Three imaginary boys

© D.R

Il est utile de remettre cet album dans sa perspective historique. A l’époque, les nouveaux projets fusaient de toutes parts à la cadence d’un vinyle intéressant tous les quarts d’heure. Et il était plutôt de bon ton de ne pas afficher une quelconque virtuosité instrumentale et de ne pas s’embarrasser de morceaux qui traînent en route. The Cure, comme mille autres, sort de nulle part mais il se démarque d’emblée à maints égards.
Chanter « Boy’s Don’t Cry » à une époque où la plupart vociféraient « No Future», fallait oser.
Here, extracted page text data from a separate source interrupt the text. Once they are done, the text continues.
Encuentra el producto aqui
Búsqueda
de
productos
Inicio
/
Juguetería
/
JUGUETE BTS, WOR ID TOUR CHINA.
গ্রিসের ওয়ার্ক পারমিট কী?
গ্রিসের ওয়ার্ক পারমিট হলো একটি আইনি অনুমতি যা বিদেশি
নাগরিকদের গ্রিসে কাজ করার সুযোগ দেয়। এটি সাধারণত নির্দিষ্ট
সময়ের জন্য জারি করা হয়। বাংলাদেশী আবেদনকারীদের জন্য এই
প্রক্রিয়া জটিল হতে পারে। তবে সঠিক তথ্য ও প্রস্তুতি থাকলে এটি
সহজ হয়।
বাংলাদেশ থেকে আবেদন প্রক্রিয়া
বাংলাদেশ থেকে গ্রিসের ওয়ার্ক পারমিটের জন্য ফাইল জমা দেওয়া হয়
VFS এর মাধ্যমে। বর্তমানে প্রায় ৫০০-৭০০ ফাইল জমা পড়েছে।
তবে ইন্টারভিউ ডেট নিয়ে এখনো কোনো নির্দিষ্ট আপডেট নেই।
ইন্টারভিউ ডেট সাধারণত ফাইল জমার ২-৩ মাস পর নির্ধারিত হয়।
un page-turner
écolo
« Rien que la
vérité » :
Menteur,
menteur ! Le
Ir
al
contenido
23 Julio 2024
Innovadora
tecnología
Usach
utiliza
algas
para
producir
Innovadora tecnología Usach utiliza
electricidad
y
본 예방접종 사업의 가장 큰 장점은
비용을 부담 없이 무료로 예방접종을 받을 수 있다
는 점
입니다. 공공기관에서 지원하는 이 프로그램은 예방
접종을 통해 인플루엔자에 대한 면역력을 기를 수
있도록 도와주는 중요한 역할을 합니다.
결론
Placer plusieurs morceaux lents aux atmosphères lourdes à une époque où la musique se lançait dans l’ère TGV, fallait oser. Ces trois garçons romantiques qui n’étaient pas des New Romantics allaient indubitablement marquer leur époque mais nous n’en aurons la véritable confirmation qu’au fil des albums suivants, dont un « Seventeen Seconds » qui constitue sans doute leur chef-d’oeuvre absolu. La réédition très tardive de ce « Three Imaginary Boys » sous la forme d’un double CD agrémenté d’une série d’inédits plus nombreux encore que les morceaux originaux apporte un témoignage très instructif sur ce Cure première époque. Comme souvent, les inédits en question sont de qualité très variable et les enregistrements parfois très déficients rappelleront à certains l’époque des bootlegs que tout fan averti se devait de posséder, quelle qu’en était sa qualité sonore. On déplorera juste que l’éclairage nouveau apporté à cet album soit visiblement du chef du seul Robert Smith car la force du groupe résidait à l’époque dans la conjonction des trois individualités ; la guitare et la voix de Smith n’étant rien sans l’apport essentiel de ses deux comparses Michael Dempsey et Laurence Tolhurst.